* [TASK]: Render every line of the data below as a JSON list of strings, one string per line, leaving out blank lines.

* START INPUT ROWS *

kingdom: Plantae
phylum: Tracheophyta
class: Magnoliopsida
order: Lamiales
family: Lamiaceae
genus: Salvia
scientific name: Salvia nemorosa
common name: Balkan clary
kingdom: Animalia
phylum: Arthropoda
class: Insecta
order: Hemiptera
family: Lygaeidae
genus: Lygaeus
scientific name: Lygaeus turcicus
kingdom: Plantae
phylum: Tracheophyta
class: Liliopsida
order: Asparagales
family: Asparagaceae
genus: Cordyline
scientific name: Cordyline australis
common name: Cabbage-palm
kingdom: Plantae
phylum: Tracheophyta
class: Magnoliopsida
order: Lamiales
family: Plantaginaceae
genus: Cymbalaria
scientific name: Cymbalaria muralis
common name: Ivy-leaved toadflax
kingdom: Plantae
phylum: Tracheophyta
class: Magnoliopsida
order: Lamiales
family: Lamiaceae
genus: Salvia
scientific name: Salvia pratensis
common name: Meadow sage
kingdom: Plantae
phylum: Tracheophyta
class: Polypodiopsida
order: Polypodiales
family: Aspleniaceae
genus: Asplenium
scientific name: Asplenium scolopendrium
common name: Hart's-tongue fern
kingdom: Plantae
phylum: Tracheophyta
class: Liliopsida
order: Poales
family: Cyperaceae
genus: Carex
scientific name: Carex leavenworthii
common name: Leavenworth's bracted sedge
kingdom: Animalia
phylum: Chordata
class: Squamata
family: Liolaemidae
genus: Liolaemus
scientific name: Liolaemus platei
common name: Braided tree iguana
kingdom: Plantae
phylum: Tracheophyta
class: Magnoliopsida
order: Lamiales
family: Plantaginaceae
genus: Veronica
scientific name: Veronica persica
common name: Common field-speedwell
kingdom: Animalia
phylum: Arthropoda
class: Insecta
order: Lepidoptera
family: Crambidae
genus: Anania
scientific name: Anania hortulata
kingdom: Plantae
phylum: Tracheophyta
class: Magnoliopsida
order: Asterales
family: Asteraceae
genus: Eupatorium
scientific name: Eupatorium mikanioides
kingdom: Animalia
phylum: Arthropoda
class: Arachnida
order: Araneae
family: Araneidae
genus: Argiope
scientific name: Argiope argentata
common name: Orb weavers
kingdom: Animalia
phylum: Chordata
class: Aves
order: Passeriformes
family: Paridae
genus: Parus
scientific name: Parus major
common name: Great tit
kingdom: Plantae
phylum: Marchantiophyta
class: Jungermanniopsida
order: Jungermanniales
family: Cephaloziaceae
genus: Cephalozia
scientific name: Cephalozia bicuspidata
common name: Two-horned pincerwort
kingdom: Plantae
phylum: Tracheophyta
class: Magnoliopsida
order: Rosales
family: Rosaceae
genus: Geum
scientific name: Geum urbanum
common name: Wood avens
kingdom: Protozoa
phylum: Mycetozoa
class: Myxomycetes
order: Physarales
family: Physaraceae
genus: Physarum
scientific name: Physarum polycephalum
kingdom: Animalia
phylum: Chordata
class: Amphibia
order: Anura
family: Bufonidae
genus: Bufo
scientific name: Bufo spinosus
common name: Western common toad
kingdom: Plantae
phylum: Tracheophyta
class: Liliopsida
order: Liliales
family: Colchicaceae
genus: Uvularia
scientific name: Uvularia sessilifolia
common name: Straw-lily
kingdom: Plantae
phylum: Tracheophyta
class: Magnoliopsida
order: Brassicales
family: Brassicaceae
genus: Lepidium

* END INPUT ROWS *

* [FULL SOLUTION]:
[
  "kingdom: Plantae",
  "phylum: Tracheophyta",
  "class: Magnoliopsida",
  "order: Lamiales",
  "family: Lamiaceae",
  "genus: Salvia",
  "scientific name: Salvia nemorosa",
  "common name: Balkan clary",
  "kingdom: Animalia",
  "phylum: Arthropoda",
  "class: Insecta",
  "order: Hemiptera",
  "family: Lygaeidae",
  "genus: Lygaeus",
  "scientific name: Lygaeus turcicus",
  "kingdom: Plantae",
  "phylum: Tracheophyta",
  "class: Liliopsida",
  "order: Asparagales",
  "family: Asparagaceae",
  "genus: Cordyline",
  "scientific name: Cordyline australis",
  "common name: Cabbage-palm",
  "kingdom: Plantae",
  "phylum: Tracheophyta",
  "class: Magnoliopsida",
  "order: Lamiales",
  "family: Plantaginaceae",
  "genus: Cymbalaria",
  "scientific name: Cymbalaria muralis",
  "common name: Ivy-leaved toadflax",
  "kingdom: Plantae",
  "phylum: Tracheophyta",
  "class: Magnoliopsida",
  "order: Lamiales",
  "family: Lamiaceae",
  "genus: Salvia",
  "scientific name: Salvia pratensis",
  "common name: Meadow sage",
  "kingdom: Plantae",
  "phylum: Tracheophyta",
  "class: Polypodiopsida",
  "order: Polypodiales",
  "family: Aspleniaceae",
  "genus: Asplenium",
  "scientific name: Asplenium scolopendrium",
  "common name: Hart's-tongue fern",
  "kingdom: Plantae",
  "phylum: Tracheophyta",
  "class: Liliopsida",
  "order: Poales",
  "family: Cyperaceae",
  "genus: Carex",
  "scientific name: Carex leavenworthii",
  "common name: Leavenworth's bracted sedge",
  "kingdom: Animalia",
  "phylum: Chordata",
  "class: Squamata",
  "family: Liolaemidae",
  "genus: Liolaemus",
  "scientific name: Liolaemus platei",
  "common name: Braided tree iguana",
  "kingdom: Plantae",
  "phylum: Tracheophyta",
  "class: Magnoliopsida",
  "order: Lamiales",
  "family: Plantaginaceae",
  "genus: Veronica",
  "scientific name: Veronica persica",
  "common name: Common field-speedwell",
  "kingdom: Animalia",
  "phylum: Arthropoda",
  "class: Insecta",
  "order: Lepidoptera",
  "family: Crambidae",
  "genus: Anania",
  "scientific name: Anania hortulata",
  "kingdom: Plantae",
  "phylum: Tracheophyta",
  "class: Magnoliopsida",
  "order: Asterales",
  "family: Asteraceae",
  "genus: Eupatorium",
  "scientific name: Eupatorium mikanioides",
  "kingdom: Animalia",
  "phylum: Arthropoda",
  "class: Arachnida",
  "order: Araneae",
  "family: Araneidae",
  "genus: Argiope",
  "scientific name: Argiope argentata",
  "common name: Orb weavers",
  "kingdom: Animalia",
  "phylum: Chordata",
  "class: Aves",
  "order: Passeriformes",
  "family: Paridae",
  "genus: Parus",
  "scientific name: Parus major",
  "common name: Great tit",
  "kingdom: Plantae",
  "phylum: Marchantiophyta",
  "class: Jungermanniopsida",
  "order: Jungermanniales",
  "family: Cephaloziaceae",
  "genus: Cephalozia",
  "scientific name: Cephalozia bicuspidata",
  "common name: Two-horned pincerwort",
  "kingdom: Plantae",
  "phylum: Tracheophyta",
  "class: Magnoliopsida",
  "order: Rosales",
  "family: Rosaceae",
  "genus: Geum",
  "scientific name: Geum urbanum",
  "common name: Wood avens",
  "kingdom: Protozoa",
  "phylum: Mycetozoa",
  "class: Myxomycetes",
  "order: Physarales",
  "family: Physaraceae",
  "genus: Physarum",
  "scientific name: Physarum polycephalum",
  "kingdom: Animalia",
  "phylum: Chordata",
  "class: Amphibia",
  "order: Anura",
  "family: Bufonidae",
  "genus: Bufo",
  "scientific name: Bufo spinosus",
  "common name: Western common toad",
  "kingdom: Plantae",
  "phylum: Tracheophyta",
  "class: Liliopsida",
  "order: Liliales",
  "family: Colchicaceae",
  "genus: Uvularia",
  "scientific name: Uvularia sessilifolia",
  "common name: Straw-lily",
  "kingdom: Plantae",
  "phylum: Tracheophyta",
  "class: Magnoliopsida",
  "order: Brassicales",
  "family: Brassicaceae",
  "genus: Lepidium"
]